A autora põe-nos diante de uma família tradicional, patriarcal no sentido mais forte do termo, na qual a mulher e os filhos são controlados nos mínimos detalhes por um Pai autoritário que impõe suas ideias extravagantes, sem admitir qualquer manifestação de individualidade. Com alguns gestos de afeto ele explora os sentimentos dos outros membros da família.
Com uma técnica perfeita, a autora vai desfiando aos poucos a engrenagem daquela família, desfazendo os laços de opressão e demonstrando com fatos o fracasso da rigidez imposta pelo patriarca, sempre tratado por Pai, com o P maiúsculo.
O Pai (que em nenhum momento é chamado pelo nome) impõe seus dogmas indiscutíveis à família: sem televisão, sem presentes nos dias de Natal e nos aniversários (não se troca afeto por coisas materiais), sem amigos, sem gulodices e sem intimidades individuais. Em seu império familiar só regras, regras, regras.
O casal tem quatro filhos, sendo uma filha adotada no começo da adolescência.

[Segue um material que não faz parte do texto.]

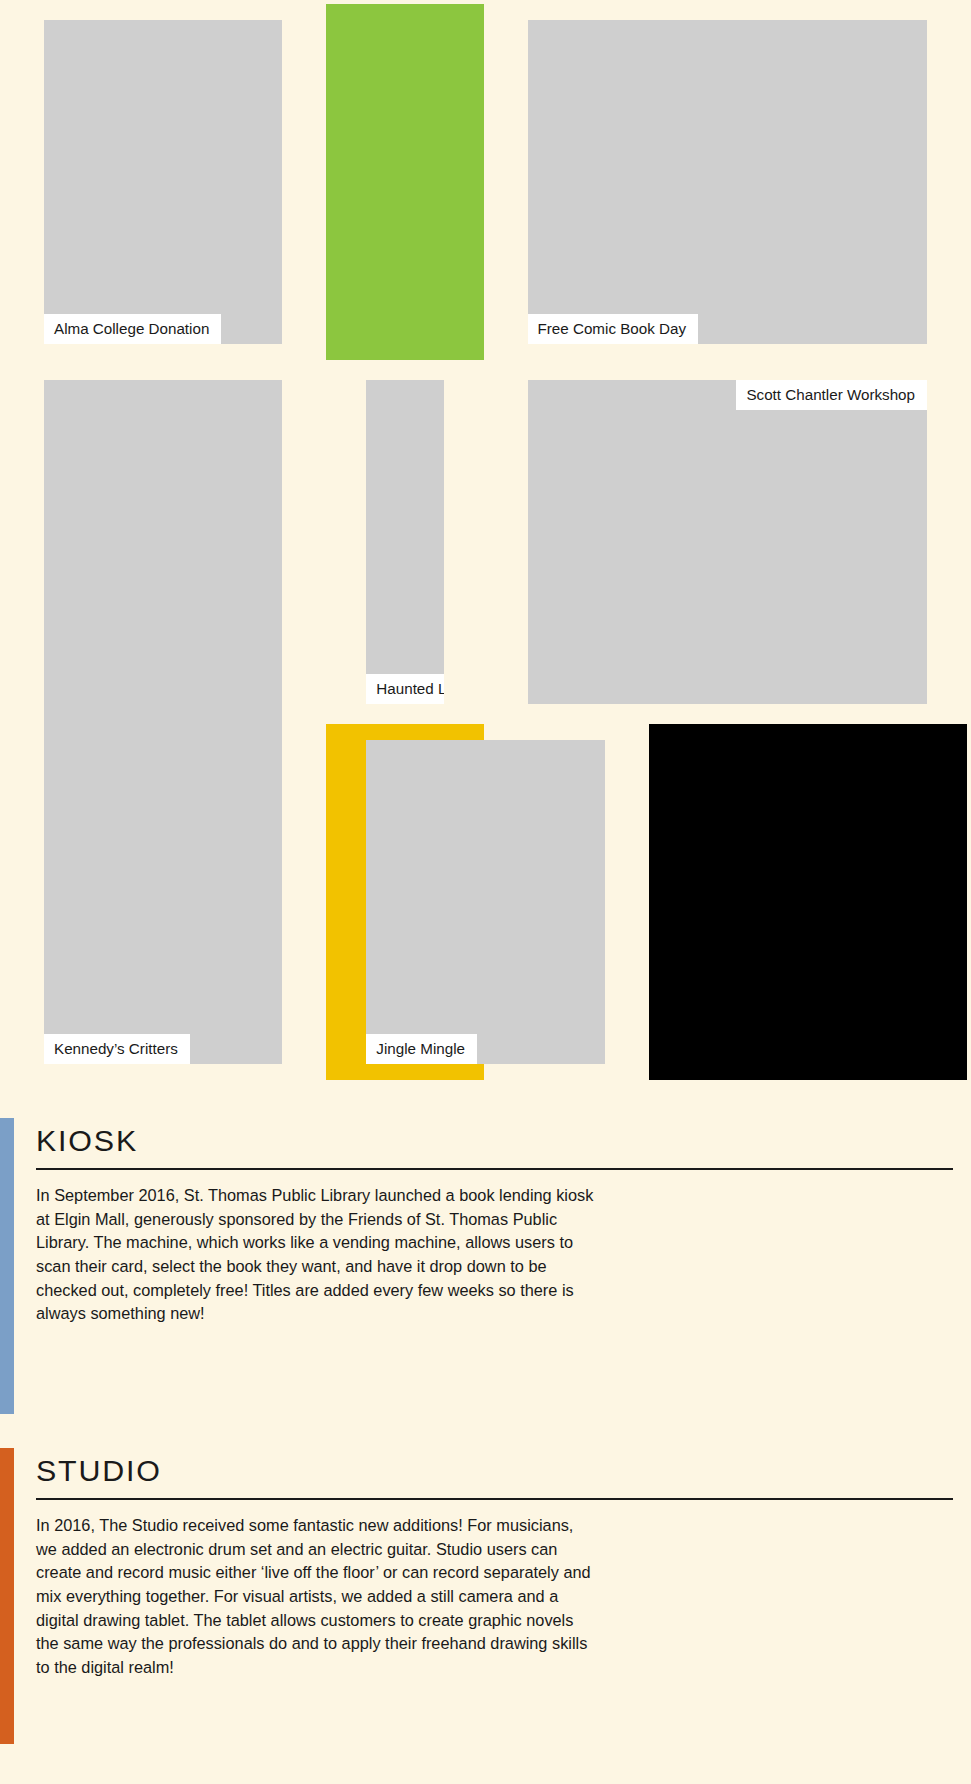Alma College Donation
Free Comic Book Day
Kennedy’s Critters
Haunted Library
Scott Chantler Workshop
Jingle Mingle
KIOSK
In September 2016, St. Thomas Public Library launched a book lending kiosk at Elgin Mall, generously sponsored by the Friends of St. Thomas Public Library. The machine, which works like a vending machine, allows users to scan their card, select the book they want, and have it drop down to be checked out, completely free! Titles are added every few weeks so there is always something new!
STUDIO
In 2016, The Studio received some fantastic new additions! For musicians, we added an electronic drum set and an electric guitar. Studio users can create and record music either ‘live off the floor’ or can record separately and mix everything together. For visual artists, we added a still camera and a digital drawing tablet. The tablet allows customers to create graphic novels the same way the professionals do and to apply their freehand drawing skills to the digital realm!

Aos poucos, no desenrolar do enredo, vão se apresentando as reações de comportamento dos filhos ao chegarem na juventude, sendo mais radicais as afirmações das duas filhas.
O romance é permeado de cenas que revelam a quintessência de uma família antidemocrática e autoritária: a filha Rosa é obrigado a destruir seu diário fechado com uma delicada chave, sob pretexto de que naquela família não havia segredos; a filha Martina é obrigada a trocar o presente que recebera do tio por um livro, o filho é obrigado a deixar de falar com uma amiga da vizinhança. Outra cenas abrem espaços para diversas análises. Os dois meninos, trancados no guarda-roupa, assistem perplexos ao Pai sentar-se na cama e começar a chorar como uma criança. Tempos depois, ao voltarem do enterro da Mãe, ao passarem por uma sorveteria, o Pai exclama: “o tanto que ela gostava de sorvete, minha pobre Laura, e eu não a deixava comê-los.”
No fim, a sólida família dissolve-se no ar, mostrando que a sua solidez era falsa. Então, constatamos que a opressão das regras fracassou. O despontar das individualidades foi como uma planta ao nascer de uma semente, que, à proporção que vai brotando, vai afastando a terra até afirmar seu espaço. E o Pai tornou-se uma sombra no seu próprio império.
Esse quadro familiar, retratado no romance A família, de Sara Mesa, é o exemplo das famílias que o Ibdfam combate, ao pugnar pela constituição de famílias democráticas, autênticas, em que as individualidades dos seus membros sejam respeitadas e cultivadas, em que os pais sejam amados e não temidos.
O estilo e a arquitetura do romance merecem aplausos. O enredo vai se desenvolvendo de forma gradual, as informações saem de forma natural. Só ao fim ficamos sabendo o nome daquela que no começo era referida como Mãe. Do Pai, por sua vez, não é revelado seu nome. Sua autoridade era só o que importava.
Leitura recomendada a quem se importa com as famílias e seus desafios, sempre surpreendentes.